## Task brief
Can you reproduce word for word the entries between the line containing "In the photo below, what pressure" and the line containing "It reads 21.4 kWh", including both of those lines?

## Supplied records
**********

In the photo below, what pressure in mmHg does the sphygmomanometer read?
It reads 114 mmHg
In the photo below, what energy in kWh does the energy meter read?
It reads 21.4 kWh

**********

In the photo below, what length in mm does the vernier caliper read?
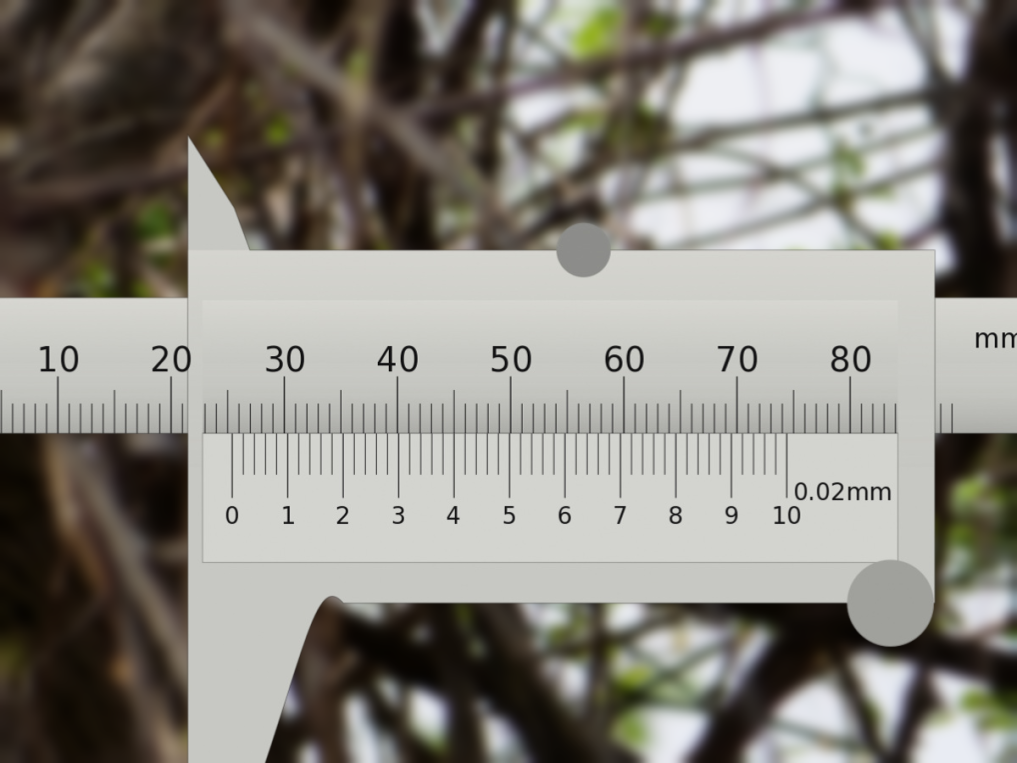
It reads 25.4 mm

**********

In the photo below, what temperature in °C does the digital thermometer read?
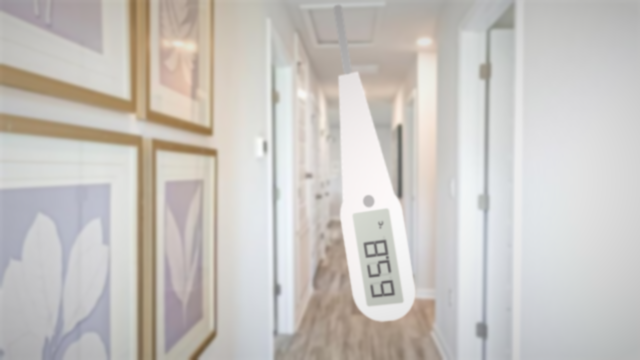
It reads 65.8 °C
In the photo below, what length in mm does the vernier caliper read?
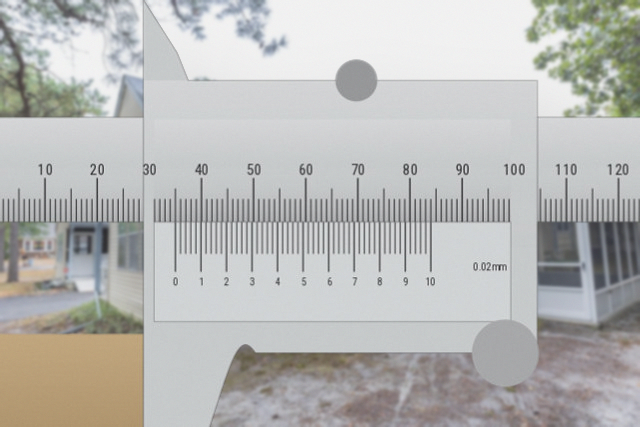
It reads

**********

## Answer below
In the photo below, what pressure in mmHg does the sphygmomanometer read?
It reads 114 mmHg
In the photo below, what energy in kWh does the energy meter read?
It reads 21.4 kWh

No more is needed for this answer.